┌──
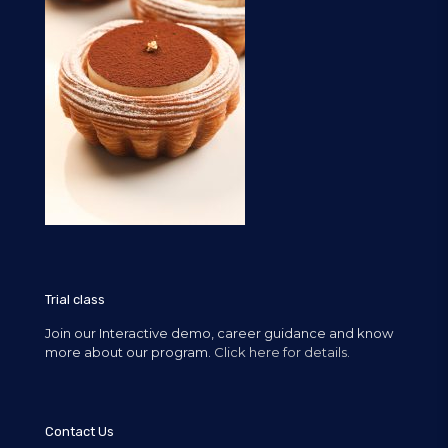
Trial class
Join our Interactive demo, career guidance and know
more about our program.
Click here for details.
Contact Us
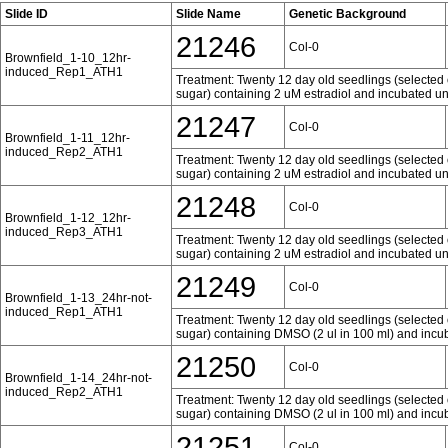
Slide ID
Slide Name
Genetic Background
21246
Col-0
Brownfield_1-10_12hr-
induced_Rep1_ATH1
Treatment: Twenty 12 day old seedlings (selected 
sugar) containing 2 uM estradiol and incubated und
21247
Col-0
Brownfield_1-11_12hr-
induced_Rep2_ATH1
Treatment: Twenty 12 day old seedlings (selected 
sugar) containing 2 uM estradiol and incubated und
21248
Col-0
Brownfield_1-12_12hr-
induced_Rep3_ATH1
Treatment: Twenty 12 day old seedlings (selected 
sugar) containing 2 uM estradiol and incubated und
21249
Col-0
Brownfield_1-13_24hr-not-
induced_Rep1_ATH1
Treatment: Twenty 12 day old seedlings (selected 
sugar) containing DMSO (2 ul in 100 ml) and incub
21250
Col-0
Brownfield_1-14_24hr-not-
induced_Rep2_ATH1
Treatment: Twenty 12 day old seedlings (selected 
sugar) containing DMSO (2 ul in 100 ml) and incub
21251
Col-0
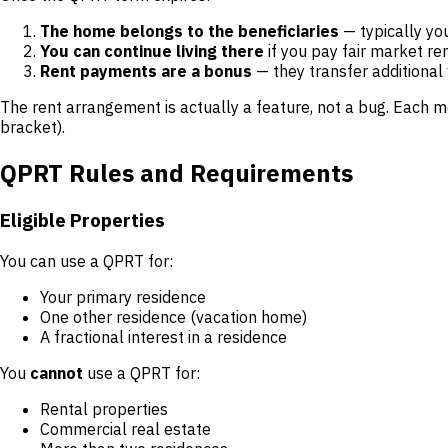
The home belongs to the beneficiaries
— typically you
You can continue living there
if you pay fair market re
Rent payments are a bonus
— they transfer additional 
The rent arrangement is actually a feature, not a bug. Each m
bracket).
QPRT Rules and Requirements
Eligible Properties
You can use a QPRT for:
Your primary residence
One other residence (vacation home)
A fractional interest in a residence
You
cannot
use a QPRT for:
Rental properties
Commercial real estate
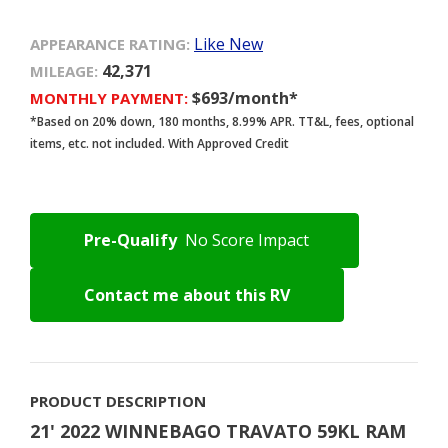
Like New
APPEARANCE RATING:
42,371
MILEAGE:
$693/month*
MONTHLY PAYMENT:
*Based on 20% down, 180 months, 8.99% APR. TT&L, fees, optional
items, etc. not included. With Approved Credit
Pre-Qualify
No Score Impact
Contact me about this RV
PRODUCT DESCRIPTION
21' 2022 WINNEBAGO TRAVATO 59KL RAM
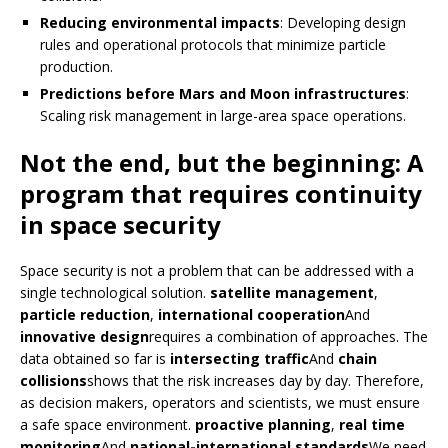
Reducing environmental impacts
: Developing design
rules and operational protocols that minimize particle
production.
Predictions before Mars and Moon infrastructures
:
Scaling risk management in large-area space operations.
Not the end, but the beginning: A
program that requires continuity
in space security
Space security is not a problem that can be addressed with a
single technological solution.
satellite management
,
particle reduction
,
international cooperation
And
innovative design
requires a combination of approaches. The
data obtained so far is
intersecting traffic
And
chain
collisions
shows that the risk increases day by day. Therefore,
as decision makers, operators and scientists, we must ensure
a safe space environment.
proactive planning
,
real time
monitoring
And
national-international standards
We need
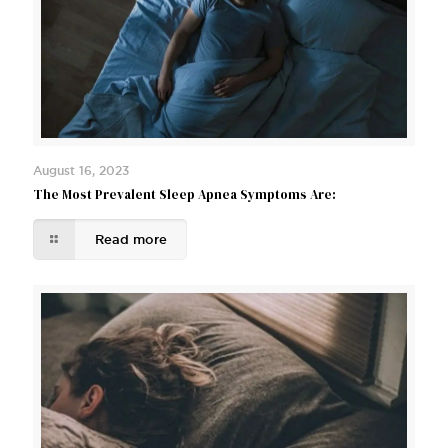
August 16, 2023
The Most Prevalent Sleep Apnea Symptoms Are:
Read more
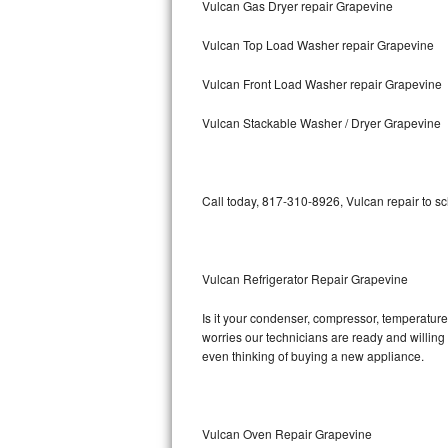
Vulcan Gas Dryer repair Grapevine
Bosch Axxis Repair
Vulcan Top Load Washer repair Grapevine
Bosch 500 Series Repair
Vulcan Front Load Washer repair Grapevine
Bosch 800 Series Repair
Vulcan Stackable Washer / Dryer Grapevine
Samsung Aquajet Repair
Call today, 817-310-8926, Vulcan repair to s
Samsung Superspeed Repair
LG Studio Repair
Vulcan Refrigerator Repair Grapevine
LG Turbowash Repair
Is it your condenser, compressor, temperature 
LG Stackable Repair
worries our technicians are ready and willing t
even thinking of buying a new appliance.
LG Steam Repair
GE True Temp Repair
Vulcan Oven Repair Grapevine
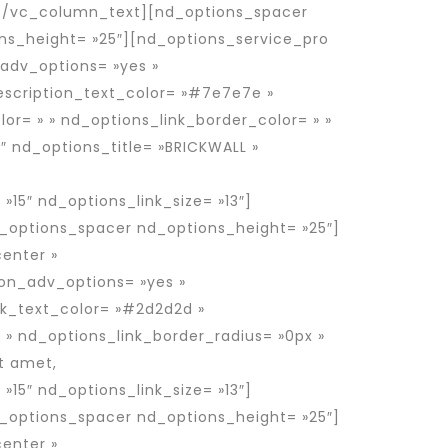
t.[/vc_column_text][nd_options_spacer
ns_height= »25″][nd_options_service_pro
_adv_options= »yes »
escription_text_color= »#7e7e7e »
or= » » nd_options_link_border_color= » »
″ nd_options_title= »BRICKWALL »
 »15″ nd_options_link_size= »13″]
_options_spacer nd_options_height= »25″]
enter »
ion_adv_options= »yes »
nk_text_color= »#2d2d2d »
 » nd_options_link_border_radius= »0px »
t amet,
 »15″ nd_options_link_size= »13″]
_options_spacer nd_options_height= »25″]
enter »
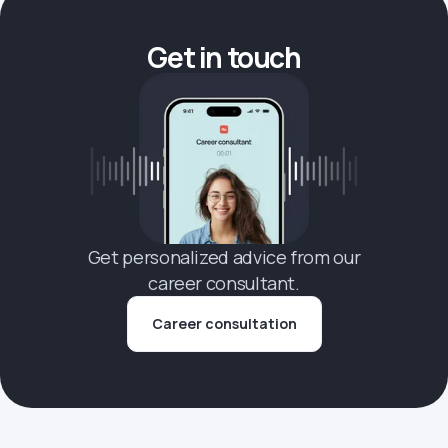
Get in touch
Get personalized advice from our
career consultant.
Career consultation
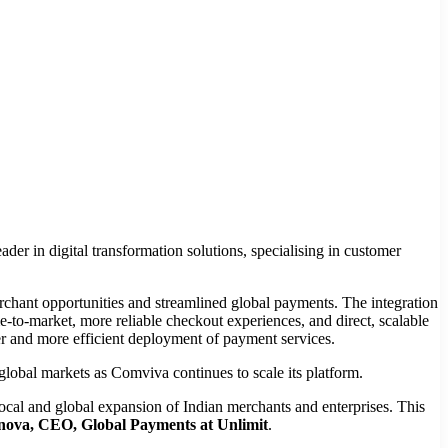
der in digital transformation solutions, specialising in customer
chant opportunities and streamlined global payments. The integration
-to-market, more reliable checkout experiences, and direct, scalable
ter and more efficient deployment of payment services.
 global markets as Comviva continues to scale its platform.
local and global expansion of Indian merchants and enterprises. This
nova, CEO, Global Payments at Unlimit
.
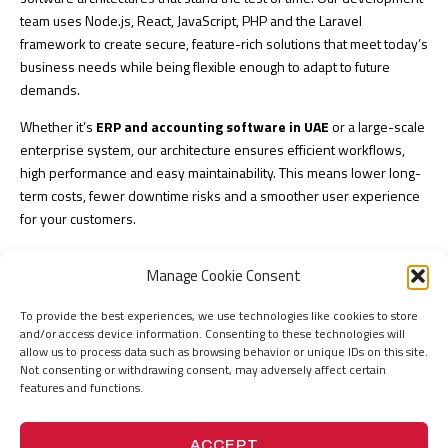
team uses Node.js, React, JavaScript, PHP and the Laravel
framework to create secure, feature-rich solutions that meet today’s
business needs while being flexible enough to adapt to future
demands.
Whether it’s
ERP and accounting software in UAE
or a large-scale
enterprise system, our architecture ensures efficient workflows,
high performance and easy maintainability. This means lower long-
term costs, fewer downtime risks and a smoother user experience
for your customers.
Our structured, agile methodology ensures every stage of
Manage Cookie Consent
development, from planning to deployment, is optimized for both
speed and quality, giving you a reliable solution that drives
To provide the best experiences, we use technologies like cookies to store
measurable results.
and/or access device information. Consenting to these technologies will
allow us to process data such as browsing behavior or unique IDs on this site.
Cloud-Native
Not consenting or withdrawing consent, may adversely affect certain
features and functions.
Development
ACCEPT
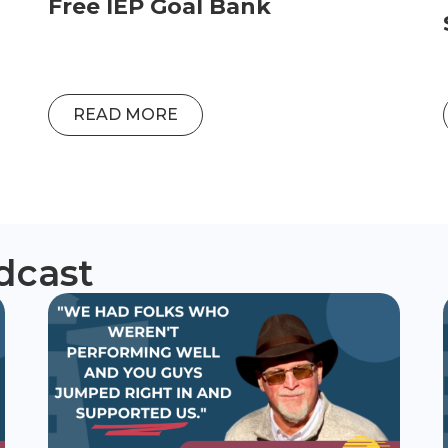
Free IEP Goal Bank
READ MORE
dcast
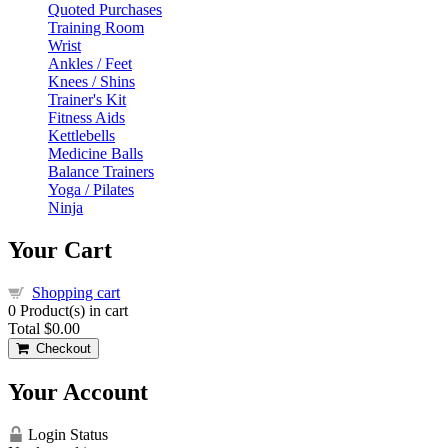
Quoted Purchases
Training Room
Wrist
Ankles / Feet
Knees / Shins
Trainer's Kit
Fitness Aids
Kettlebells
Medicine Balls
Balance Trainers
Yoga / Pilates
Ninja
Your Cart
Shopping cart
0
Product(s) in cart
Total
$0.00
Checkout
Your Account
Login Status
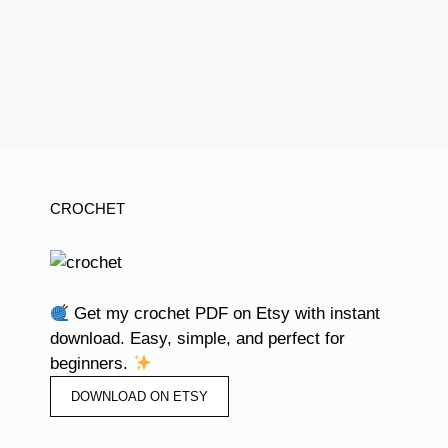
CROCHET
Get my crochet PDF on Etsy with instant
download. Easy, simple, and perfect for
beginners.
DOWNLOAD ON ETSY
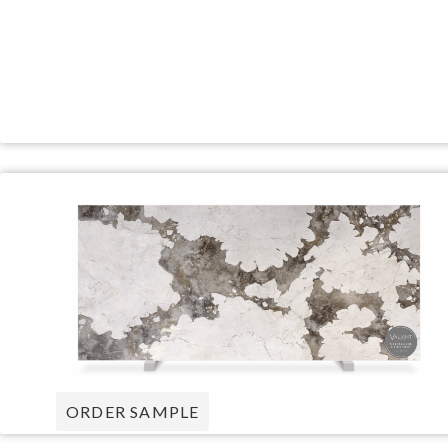
ORDER SAMPLE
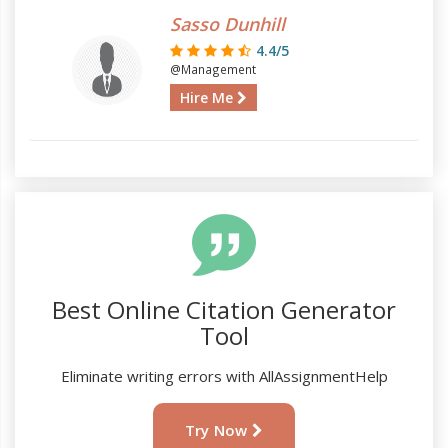
Sasso Dunhill
4.4/5
@Management
Hire Me
Best Online Citation Generator
Tool
Eliminate writing errors with AllAssignmentHelp
Try Now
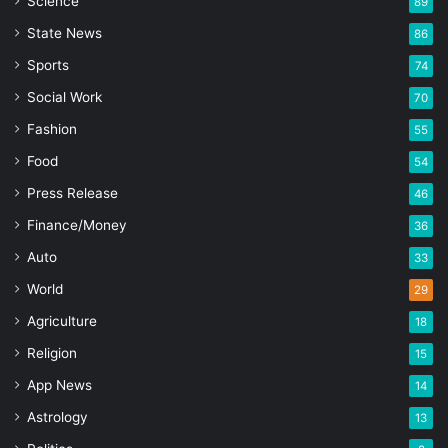
Science
89
State News
86
Sports
74
Social Work
70
Fashion
55
Food
54
Press Release
46
Finance/Money
36
Auto
33
World
29
Agriculture
18
Religion
15
App News
14
Astrology
13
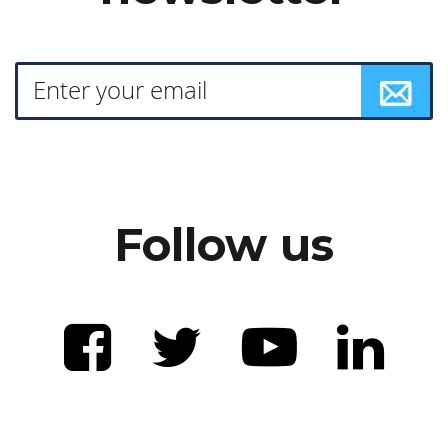
Follow us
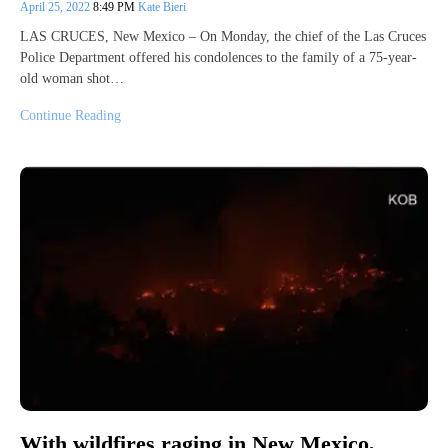
April 25, 2022
8:49 PM
Kate Bieri
LAS CRUCES, New Mexico – On Monday, the chief of the Las Cruces
Police Department offered his condolences to the family of a 75-year-
old woman shot…
Continue Reading
With wildfires raging in New Mexico,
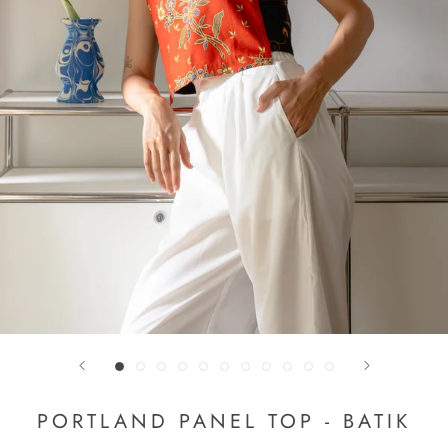
PORTLAND PANEL TOP - BATIK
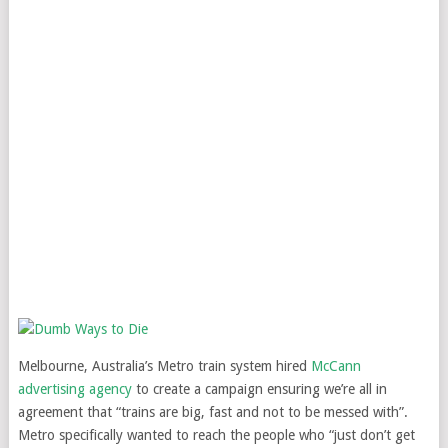
Melbourne, Australia’s Metro train system hired
McCann
advertising agency
to create a campaign ensuring we’re all in
agreement that “trains are big, fast and not to be messed with”.
Metro specifically wanted to reach the people who “just don’t get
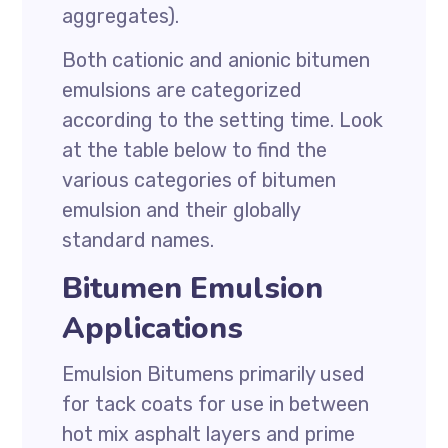
aggregates).
Both cationic and anionic bitumen
emulsions are categorized
according to the setting time. Look
at the table below to find the
various categories of bitumen
emulsion and their globally
standard names.
Bitumen Emulsion
Applications
Emulsion Bitumens primarily used
for tack coats for use in between
hot mix asphalt layers and prime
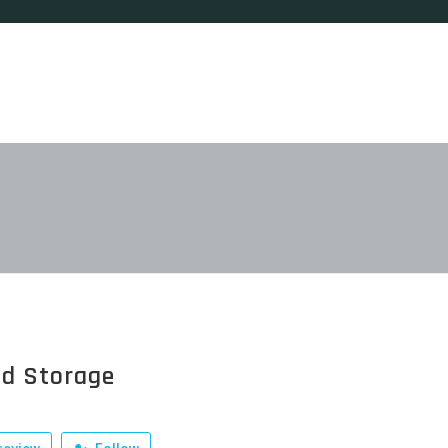
ed Storage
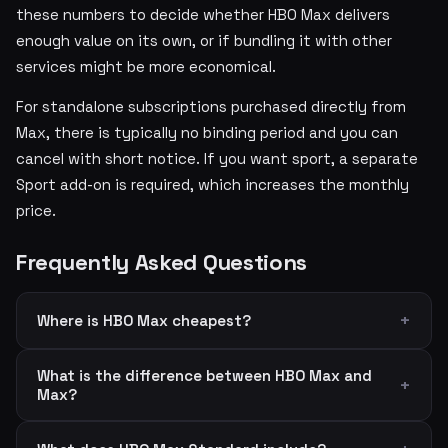
these numbers to decide whether HBO Max delivers
enough value on its own, or if bundling it with other
services might be more economical.
For standalone subscriptions purchased directly from
Max, there is typically no binding period and you can
cancel with short notice. If you want sport, a separate
Sport add-on is required, which increases the monthly
price.
Frequently Asked Questions
Where is HBO Max cheapest?
What is the difference between HBO Max and
Max?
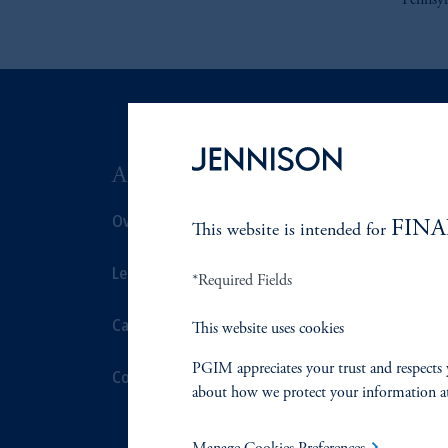
Pennsyl
ABOUT US
SUSTAIN
Overview
Overview
FINA
This website is intended for
Leadership
Proxy Voting
*Required Fields
Careers
Stewardship
This website uses cookies
PGIM appreciates your trust and respects 
Contact Us
Corporate Cit
about how we protect your information a
Document Cen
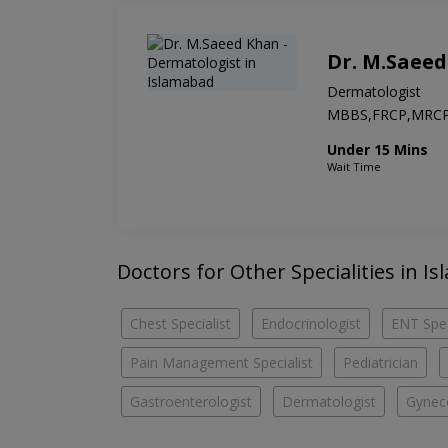
Dr. M.Saee
Dermatologist
MBBS,FRCP,MRC
Under 15 Mins
Wait Time
Doctors for Other Specialities in Is
Chest Specialist
Endocrinologist
ENT Spec
Pain Management Specialist
Pediatrician
Gastroenterologist
Dermatologist
Gyneco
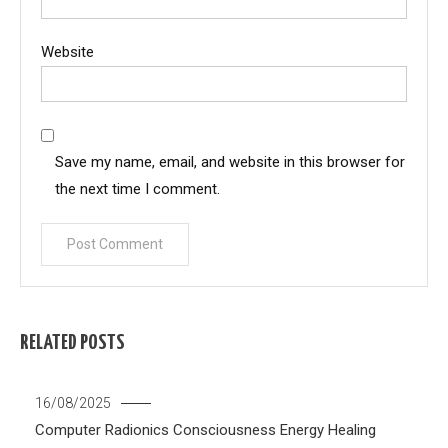
Website
Save my name, email, and website in this browser for
the next time I comment.
RELATED POSTS
16/08/2025
Computer Radionics
Consciousness
Energy Healing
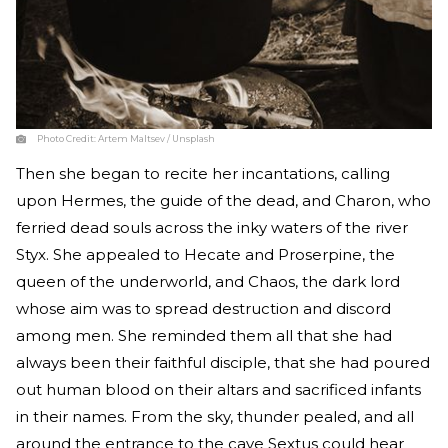
Photo Credit:
Artem Maltsev / Unsplash
Then she began to recite her incantations, calling
upon Hermes, the guide of the dead, and Charon, who
ferried dead souls across the inky waters of the river
Styx. She appealed to Hecate and Proserpine, the
queen of the underworld, and Chaos, the dark lord
whose aim was to spread destruction and discord
among men. She reminded them all that she had
always been their faithful disciple, that she had poured
out human blood on their altars and sacrificed infants
in their names. From the sky, thunder pealed, and all
around the entrance to the cave Sextus could hear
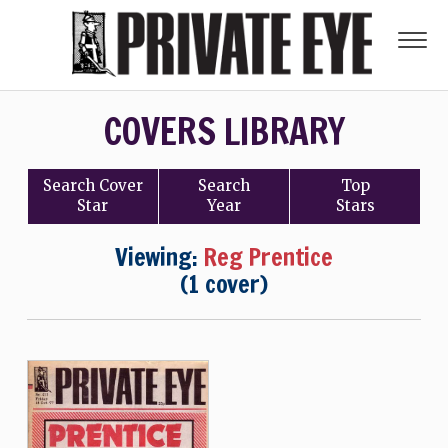
COVERS LIBRARY
Search
Cover
Search
Top
Star
Year
Stars
Viewing:
Reg Prentice
(1 cover)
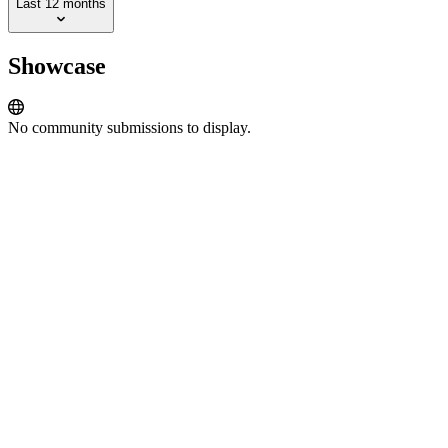
Last 12 months
Showcase
No community submissions to display.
└──
What is needed:
Find every line above that contains the word "particle", and return each one.

Answer section:
rules and operational protocols that minimize particle
particle reduction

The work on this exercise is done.